A month or so ago I started gravitating toward Huitzilopochtli, thinking that I could incorporate Him into what’s still a pretty barebones ancestor-venerating practice, as He’s the patron of the Mexica. So I divined on it, and would up getting catastrophic results. Something prompted me to check in with the Old Man, so I drew cards for Him too, and got a freakishly similar reading.
For both draws, the “me” card was the star, and the “outcome” card was the ten of swords.
There was a lot more going on in those readings – a suspicious number of the cards came up during both readings, like the tower or the ace of cups. A lot of strange, garbled references to my old job. While these drawings were meant to be answered by these specific Gods, I got the feeling that it was a single entity that had hijacked my spreads. And based on the tone of the readings, and the job references, I knew it might be the Twins.
So I slept on it.
This isn’t the first time that They’ve done something completely fucking nuts like this – if They intervene in my life, it’s always been in a big, showy, very concrete way – and then I remembered Their myths. One of the only surviving pieces of lore we have about Them are as jealous antagonists to a younger pair of step-brother Gods, who transform Them into monkeys for being assholes. It occurred to me that maybe the Twins are jealous, and are trying to get me to… what, stop all my other devotional practices to focus on Them?
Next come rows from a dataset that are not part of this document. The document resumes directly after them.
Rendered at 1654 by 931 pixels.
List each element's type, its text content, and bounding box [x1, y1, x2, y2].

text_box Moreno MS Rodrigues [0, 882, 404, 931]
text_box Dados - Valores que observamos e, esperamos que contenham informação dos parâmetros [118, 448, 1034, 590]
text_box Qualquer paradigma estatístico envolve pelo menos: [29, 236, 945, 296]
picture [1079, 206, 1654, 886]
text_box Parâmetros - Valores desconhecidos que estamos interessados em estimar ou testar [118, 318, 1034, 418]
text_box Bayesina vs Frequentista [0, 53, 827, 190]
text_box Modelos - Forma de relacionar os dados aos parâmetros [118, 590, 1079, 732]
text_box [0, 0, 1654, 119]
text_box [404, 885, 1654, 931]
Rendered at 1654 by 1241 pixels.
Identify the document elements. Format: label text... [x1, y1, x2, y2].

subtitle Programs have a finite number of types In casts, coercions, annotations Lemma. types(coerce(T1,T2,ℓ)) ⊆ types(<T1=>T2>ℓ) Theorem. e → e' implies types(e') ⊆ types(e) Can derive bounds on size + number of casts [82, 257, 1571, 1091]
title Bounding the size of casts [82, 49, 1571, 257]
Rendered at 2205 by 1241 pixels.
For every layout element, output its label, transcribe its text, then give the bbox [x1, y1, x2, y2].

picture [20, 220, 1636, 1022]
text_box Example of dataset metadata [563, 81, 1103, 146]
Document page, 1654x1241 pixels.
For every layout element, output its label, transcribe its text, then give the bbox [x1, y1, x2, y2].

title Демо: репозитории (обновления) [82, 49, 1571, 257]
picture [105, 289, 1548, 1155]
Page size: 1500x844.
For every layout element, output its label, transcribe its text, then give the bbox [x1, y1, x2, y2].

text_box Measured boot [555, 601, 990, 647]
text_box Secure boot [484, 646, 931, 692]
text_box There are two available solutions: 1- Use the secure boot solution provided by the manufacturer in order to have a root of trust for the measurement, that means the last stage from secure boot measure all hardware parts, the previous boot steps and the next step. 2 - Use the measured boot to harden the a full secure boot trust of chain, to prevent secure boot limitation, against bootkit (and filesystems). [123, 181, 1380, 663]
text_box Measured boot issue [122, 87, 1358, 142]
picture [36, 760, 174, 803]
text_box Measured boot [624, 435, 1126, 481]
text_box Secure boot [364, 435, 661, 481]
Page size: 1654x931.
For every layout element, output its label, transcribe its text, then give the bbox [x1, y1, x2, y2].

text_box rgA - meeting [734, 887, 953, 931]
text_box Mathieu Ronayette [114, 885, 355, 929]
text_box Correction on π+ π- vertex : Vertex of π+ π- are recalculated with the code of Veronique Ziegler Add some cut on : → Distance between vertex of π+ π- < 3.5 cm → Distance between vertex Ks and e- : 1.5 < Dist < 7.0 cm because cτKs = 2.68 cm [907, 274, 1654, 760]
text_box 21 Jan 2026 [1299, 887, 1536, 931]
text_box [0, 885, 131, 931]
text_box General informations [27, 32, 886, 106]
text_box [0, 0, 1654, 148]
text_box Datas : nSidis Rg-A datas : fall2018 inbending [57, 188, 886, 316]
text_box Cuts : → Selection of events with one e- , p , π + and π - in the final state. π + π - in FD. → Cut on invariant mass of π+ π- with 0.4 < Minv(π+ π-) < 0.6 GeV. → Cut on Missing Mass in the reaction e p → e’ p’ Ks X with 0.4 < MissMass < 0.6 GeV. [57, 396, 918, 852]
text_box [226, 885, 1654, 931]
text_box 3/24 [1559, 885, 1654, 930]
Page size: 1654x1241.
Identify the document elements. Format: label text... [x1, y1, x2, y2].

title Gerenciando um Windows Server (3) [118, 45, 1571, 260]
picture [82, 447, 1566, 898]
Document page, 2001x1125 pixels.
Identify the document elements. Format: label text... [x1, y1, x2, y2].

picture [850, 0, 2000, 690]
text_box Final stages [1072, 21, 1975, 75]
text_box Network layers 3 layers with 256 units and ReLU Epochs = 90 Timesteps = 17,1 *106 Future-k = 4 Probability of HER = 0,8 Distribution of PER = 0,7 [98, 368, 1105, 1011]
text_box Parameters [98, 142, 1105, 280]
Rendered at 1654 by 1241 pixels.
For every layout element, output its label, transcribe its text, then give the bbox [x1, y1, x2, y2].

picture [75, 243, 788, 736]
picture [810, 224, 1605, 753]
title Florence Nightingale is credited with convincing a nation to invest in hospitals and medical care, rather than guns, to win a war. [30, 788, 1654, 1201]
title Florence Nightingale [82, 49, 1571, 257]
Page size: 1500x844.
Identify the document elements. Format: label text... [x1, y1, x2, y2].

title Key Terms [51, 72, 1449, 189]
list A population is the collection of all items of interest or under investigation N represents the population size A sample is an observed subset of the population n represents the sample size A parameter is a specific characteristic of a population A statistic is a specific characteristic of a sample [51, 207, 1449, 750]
I consult the cards again.
“What are You wanting me to do, here?”
“Are You wanting me to walk away from my other Gods and only worship You?”
Two of wands.
Anyways, I’m not really sure what to do at this point. It just feels so wrong to end a devotional relationship, but maybe it’ll be doable if I’m sure to set a limit to how long this henotheism is going to last. The other thing is that I don’t fully trust Them either – not that I fully trust any God, but these I trust the least out of my little pantheon – even though, oddly enough, They’ve had the most marked impact on my life since rediscovering polytheism back in 2011.
And yet, I trust them enough to have Their images on my arms…
If last year was a winter, then this is year might wind up being a pretty violent spring. Because when it comes to getting things done or a point across, they go for the throat.
Still, I’ll need to make sure that this is really Them, that this is really what They’re asking, etc. etc. etc.